Editing Texture Maps
If you have ever imported some asset files into a 3D project, but wanted to adjust some aspects to your own personal taste, these next few articles will be for you. First and foremost, let’s talk about texture maps, and how to adjust them. I will be using Unity3D and Photoshop in this article.
This game scene I have been designing over the past few articles using Sci-fi assets from Filebase, has a lot of yellow-orange textures. Selecting a single floor tile as an example will show the assigned Base Map, under Surface Inputs. Let’s dial back that orange now.
Clicking on the texture icon in the Base Map will find and highlight the assigned asset in the Project folder.
Right-click on the texture file and select Show in Explorer to open the file directory to the root file on your hard dive, or wherever the assets are saved.

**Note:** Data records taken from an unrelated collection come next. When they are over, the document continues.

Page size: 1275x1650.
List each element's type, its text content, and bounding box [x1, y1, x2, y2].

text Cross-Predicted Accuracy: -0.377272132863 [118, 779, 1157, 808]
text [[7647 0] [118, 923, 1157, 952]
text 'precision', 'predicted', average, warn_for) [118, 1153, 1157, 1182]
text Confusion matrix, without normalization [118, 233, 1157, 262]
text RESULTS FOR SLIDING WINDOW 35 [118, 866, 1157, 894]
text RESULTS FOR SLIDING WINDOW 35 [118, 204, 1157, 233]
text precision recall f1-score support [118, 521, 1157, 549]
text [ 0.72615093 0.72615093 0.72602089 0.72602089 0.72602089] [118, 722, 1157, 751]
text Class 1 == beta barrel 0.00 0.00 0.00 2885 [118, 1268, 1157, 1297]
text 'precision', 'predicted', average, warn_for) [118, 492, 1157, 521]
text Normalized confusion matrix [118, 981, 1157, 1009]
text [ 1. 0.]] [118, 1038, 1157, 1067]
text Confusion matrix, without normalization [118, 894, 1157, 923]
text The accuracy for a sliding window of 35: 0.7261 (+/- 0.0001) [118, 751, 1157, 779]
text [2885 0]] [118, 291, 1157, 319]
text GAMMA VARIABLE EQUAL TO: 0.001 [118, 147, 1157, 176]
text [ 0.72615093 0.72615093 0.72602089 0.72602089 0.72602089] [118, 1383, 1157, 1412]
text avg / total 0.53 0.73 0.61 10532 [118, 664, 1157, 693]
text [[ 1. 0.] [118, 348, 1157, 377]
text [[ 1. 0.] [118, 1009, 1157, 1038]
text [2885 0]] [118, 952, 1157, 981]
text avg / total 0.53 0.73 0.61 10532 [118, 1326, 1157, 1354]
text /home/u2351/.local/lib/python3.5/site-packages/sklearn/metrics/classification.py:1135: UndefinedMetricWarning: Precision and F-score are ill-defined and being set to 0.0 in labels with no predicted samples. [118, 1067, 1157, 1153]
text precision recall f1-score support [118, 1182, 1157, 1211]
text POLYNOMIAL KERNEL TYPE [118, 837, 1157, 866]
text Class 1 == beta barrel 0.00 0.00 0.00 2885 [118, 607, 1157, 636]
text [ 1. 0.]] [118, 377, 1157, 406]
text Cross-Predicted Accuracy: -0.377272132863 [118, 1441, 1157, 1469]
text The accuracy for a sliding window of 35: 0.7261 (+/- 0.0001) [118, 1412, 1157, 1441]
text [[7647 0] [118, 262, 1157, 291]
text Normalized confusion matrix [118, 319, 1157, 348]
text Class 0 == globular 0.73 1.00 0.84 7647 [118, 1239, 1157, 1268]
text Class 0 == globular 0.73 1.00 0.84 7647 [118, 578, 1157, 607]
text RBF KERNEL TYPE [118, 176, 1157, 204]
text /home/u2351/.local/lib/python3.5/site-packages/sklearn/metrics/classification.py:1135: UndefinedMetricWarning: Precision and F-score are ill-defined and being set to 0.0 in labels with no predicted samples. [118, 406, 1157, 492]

Another right-click on the root file and I can choose to open this in a photo editing software. I am using Photoshop in this video, but the base principals still apply in the editing software of your choice.

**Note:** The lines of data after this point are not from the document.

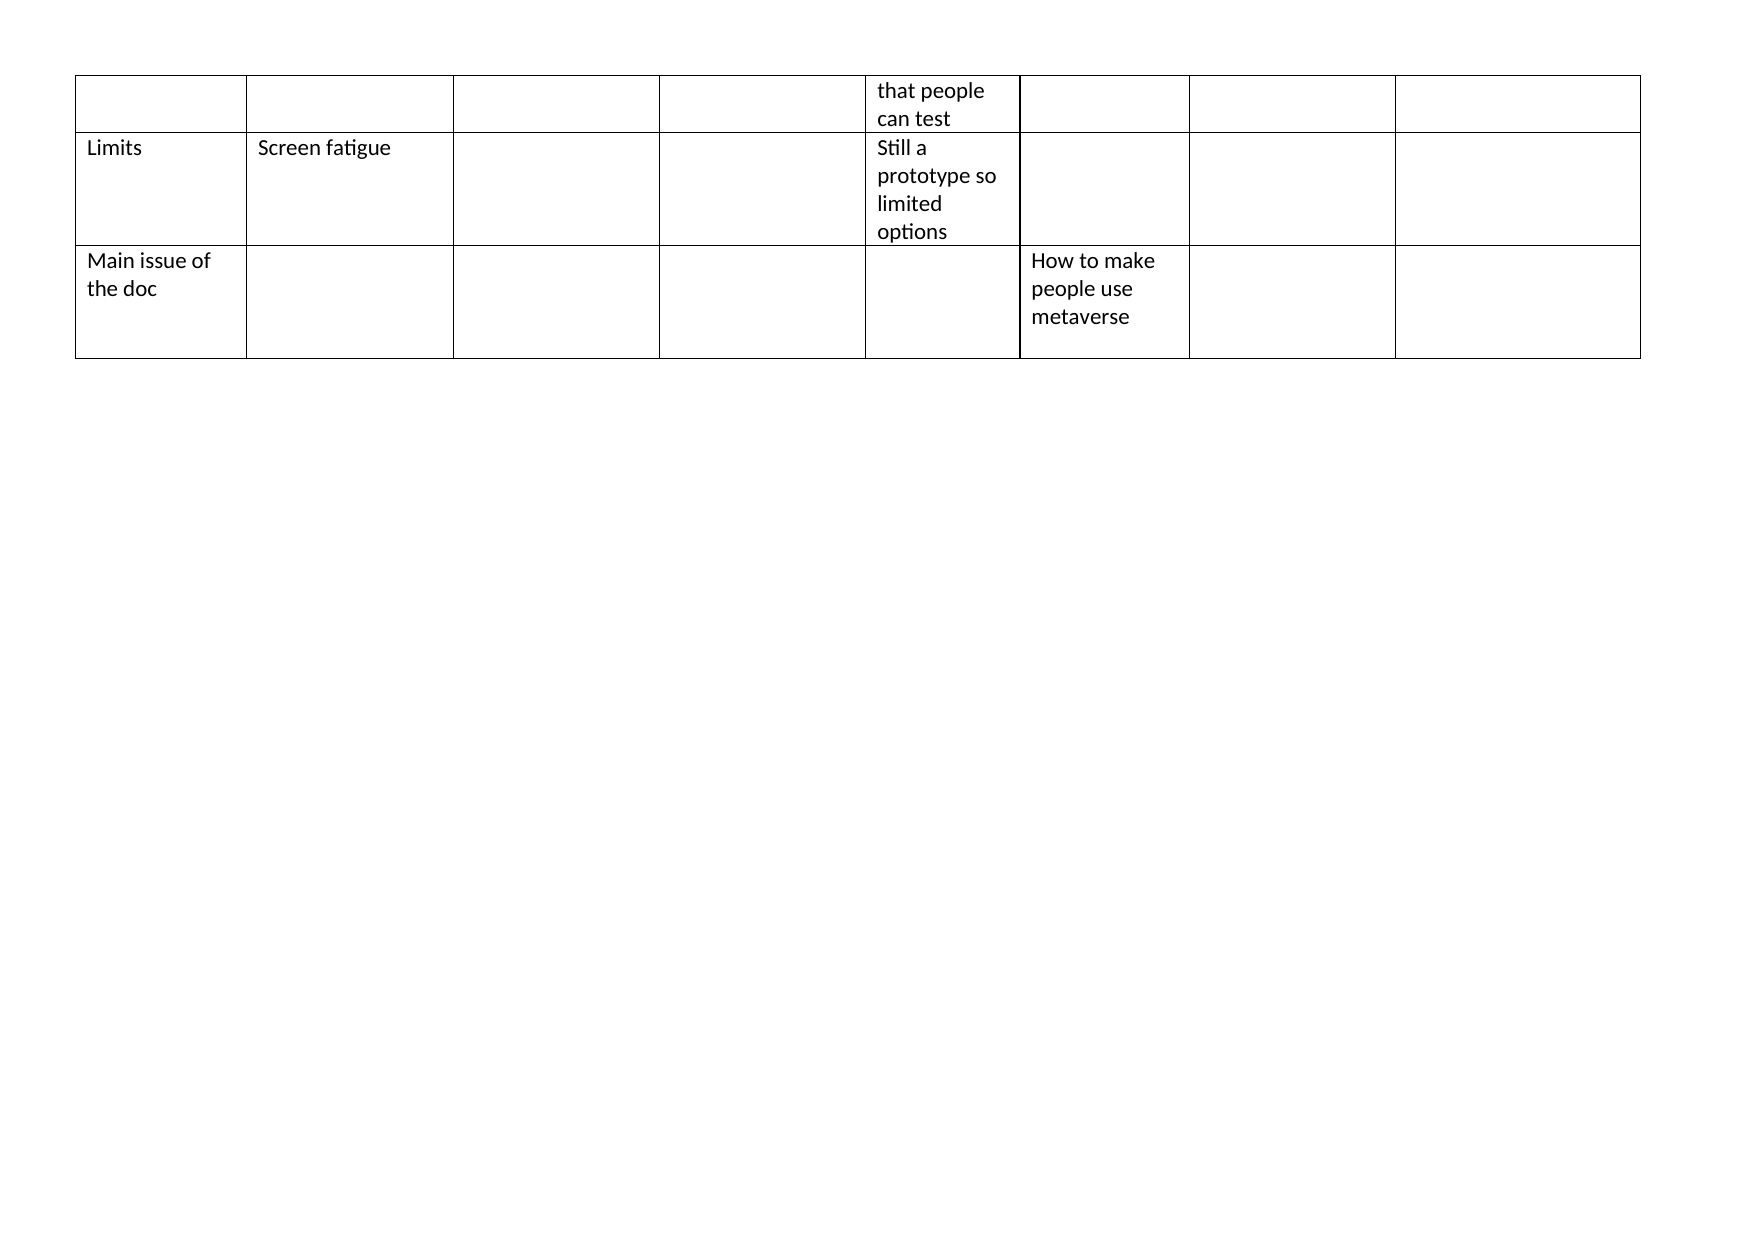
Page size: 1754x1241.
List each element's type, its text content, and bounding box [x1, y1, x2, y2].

table_cell [247, 246, 453, 358]
table_cell [866, 246, 1019, 358]
table_cell [660, 246, 865, 358]
table_cell [1021, 133, 1189, 245]
table_cell Main issue of the doc [76, 246, 246, 358]
table_cell [454, 76, 659, 132]
table_cell [1190, 76, 1395, 132]
table_cell How to make people use metaverse [1021, 246, 1189, 358]
table_cell [660, 133, 865, 245]
table_cell Still a prototype so limited options [866, 133, 1019, 245]
table_cell Limits [76, 133, 246, 245]
table_cell [454, 246, 659, 358]
table_cell [454, 133, 659, 245]
table_cell that people can test [866, 76, 1019, 132]
table_cell [76, 76, 246, 132]
table_cell [1396, 76, 1640, 132]
table_cell [1190, 133, 1395, 245]
table_cell [660, 76, 865, 132]
table_cell Screen fatigue [247, 133, 453, 245]
table_cell [1396, 246, 1640, 358]
table_cell [247, 76, 453, 132]
table_cell [1396, 133, 1640, 245]
table_cell [1190, 246, 1395, 358]
table_cell [1021, 76, 1189, 132]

Here we are in the warm comforting embrace of Photoshop. Sorry…I have been using this program for a number of years. The texture map is saved as a PNG file and is a single background layer.
Adjustment layers are handy for editing the live image without changing the original reference. Start with a Hue/ Saturation adjustment to dial back the sun-burnt orange color on the texture map.
The Saturation slider can be greatly reduced to make the image closer to black and white. The Hue slider can be used to change the base color tone of the image. Here we move from a warm tone to a cool one.
The Levels adjustment option is a fast way to access the dark, middle and light controls on your image. Bringing the light and dark close together enhances the contrast, for instance.
The curves option is there when you want more gradual and precise control between the three points (light, mid and dark tones). You can even position the nodes to show visual polarization.
Simply clicking in the curves properties UI box will add new nodes which can be dragged into position for the desired effect.
Once the texture map is where you want it to be, export it as a new PNG file.
Using the same directory will add the new file into the Unity projects folder automatically.
Simply add or change the file save name to make a variation, and not overwrite the original.
Now when you go back to Unity and it recompiles, the new texture map should show in the Project folder next to the others.
The Base Map in the Shader on the floors can now be replaced with the subtle cool grey revision texture map. Drag-and-drop the new texture map into the Base Map assignment box to view the new cool tone tiles.
You can see how dramatic the scene change is purely based on a color change to some environment assets.
This same process can be applied to the columns and roof assets in the scene. There is a fast and easy way to apply the current Photoshop curves settings to the other textures as well. Open the next texture map you want to edit, and then return to the first file. Select both adjustment layers (hold shift to select multiple), right-click and then select the duplicate layers option.
A pop-up will display asking where you want to duplicate the adjustment layers. Simply select the document that you want to copy the layers to!
Now both texture files have the same color scheme and look.
Assign the new texture like previously, via drag-and-drop from the project folder into the inspector.
Here is the game scene with all of the floor, wall and roof assets looking nice and dialed back. This cool environment is ready for some action!
Just remember not to save the original file when Photoshop asks to close, as we have already exported variations!